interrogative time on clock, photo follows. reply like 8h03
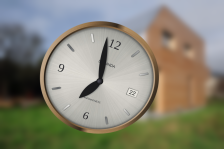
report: 6h58
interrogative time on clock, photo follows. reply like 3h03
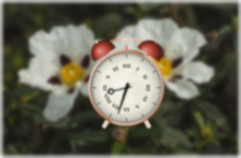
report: 8h33
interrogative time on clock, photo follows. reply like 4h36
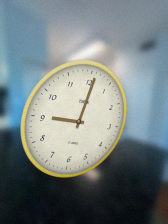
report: 9h01
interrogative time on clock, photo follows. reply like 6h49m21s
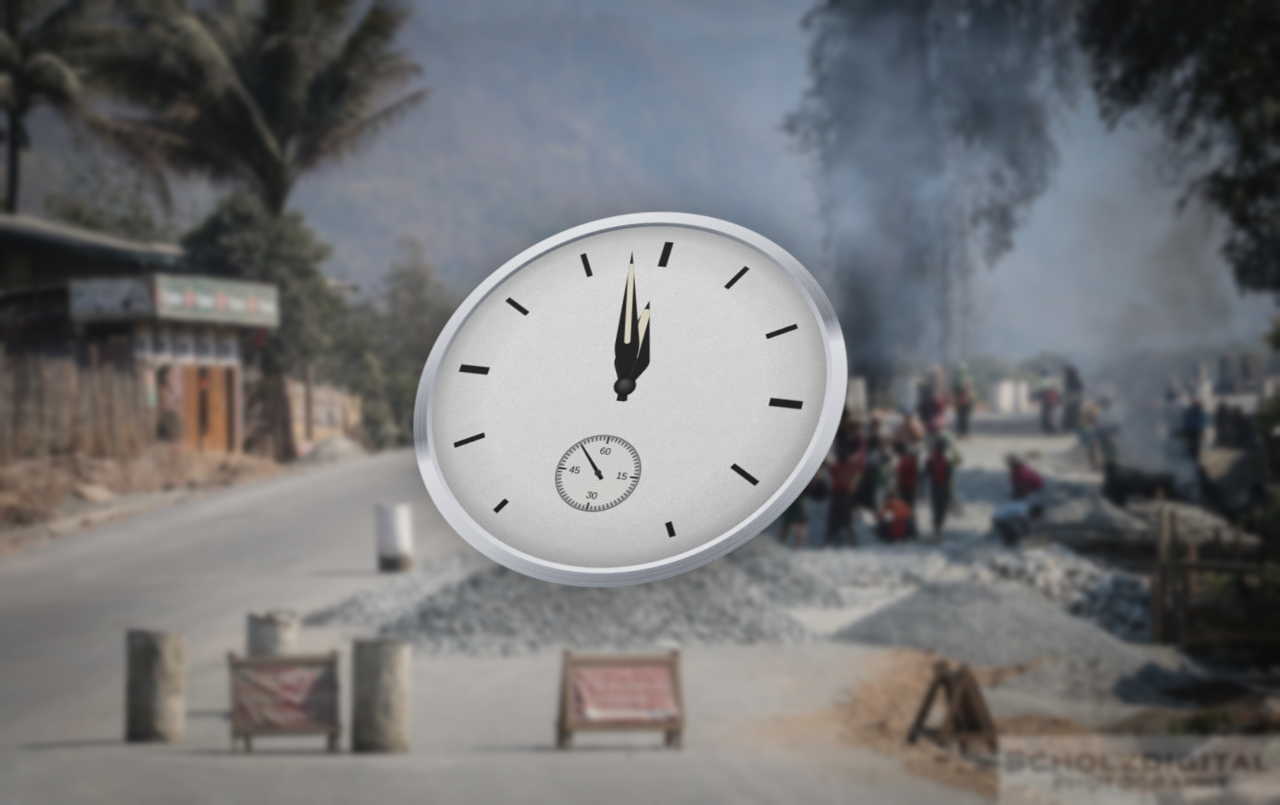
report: 11h57m53s
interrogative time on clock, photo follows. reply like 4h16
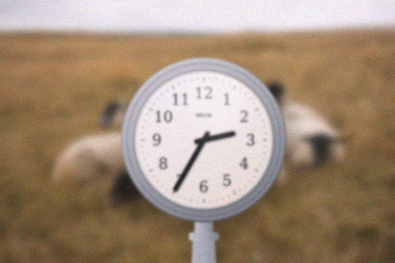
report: 2h35
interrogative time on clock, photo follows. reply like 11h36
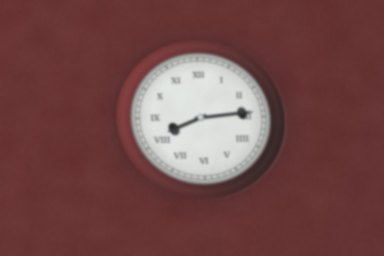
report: 8h14
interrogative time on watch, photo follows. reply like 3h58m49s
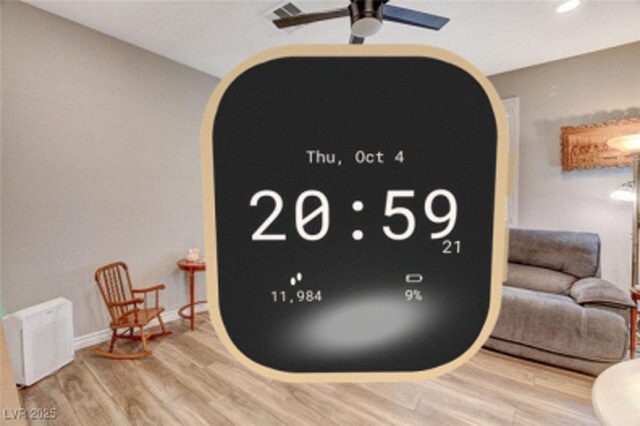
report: 20h59m21s
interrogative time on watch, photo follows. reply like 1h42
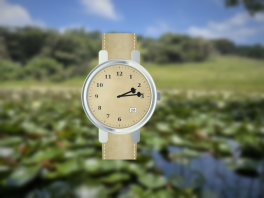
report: 2h14
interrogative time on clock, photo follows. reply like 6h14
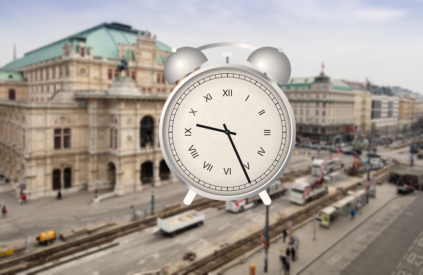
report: 9h26
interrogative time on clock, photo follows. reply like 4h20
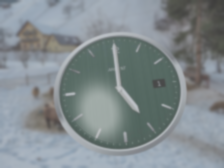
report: 5h00
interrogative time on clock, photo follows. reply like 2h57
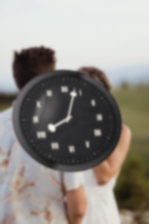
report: 8h03
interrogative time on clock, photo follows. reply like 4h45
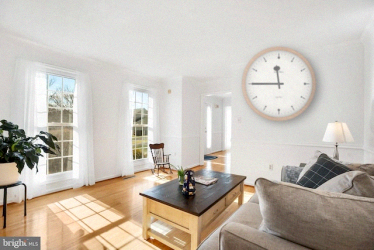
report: 11h45
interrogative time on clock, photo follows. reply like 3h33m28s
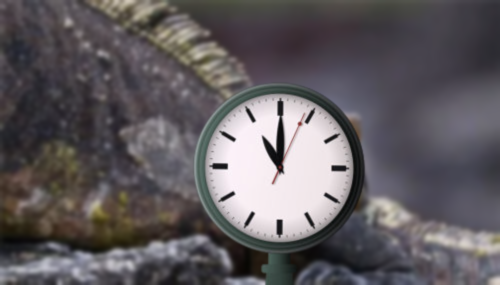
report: 11h00m04s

[Exercise directions]: Copy the lines above word for word, from first to last, but omit the pictures.

[Exercise solution]:
interrogative time on clock, photo follows. reply like 8h03
report: 6h58
interrogative time on clock, photo follows. reply like 3h03
report: 8h33
interrogative time on clock, photo follows. reply like 4h36
report: 9h01
interrogative time on clock, photo follows. reply like 6h49m21s
report: 11h57m53s
interrogative time on clock, photo follows. reply like 4h16
report: 2h35
interrogative time on clock, photo follows. reply like 11h36
report: 8h14
interrogative time on watch, photo follows. reply like 3h58m49s
report: 20h59m21s
interrogative time on watch, photo follows. reply like 1h42
report: 2h14
interrogative time on clock, photo follows. reply like 6h14
report: 9h26
interrogative time on clock, photo follows. reply like 4h20
report: 5h00
interrogative time on clock, photo follows. reply like 2h57
report: 8h03
interrogative time on clock, photo follows. reply like 4h45
report: 11h45
interrogative time on clock, photo follows. reply like 3h33m28s
report: 11h00m04s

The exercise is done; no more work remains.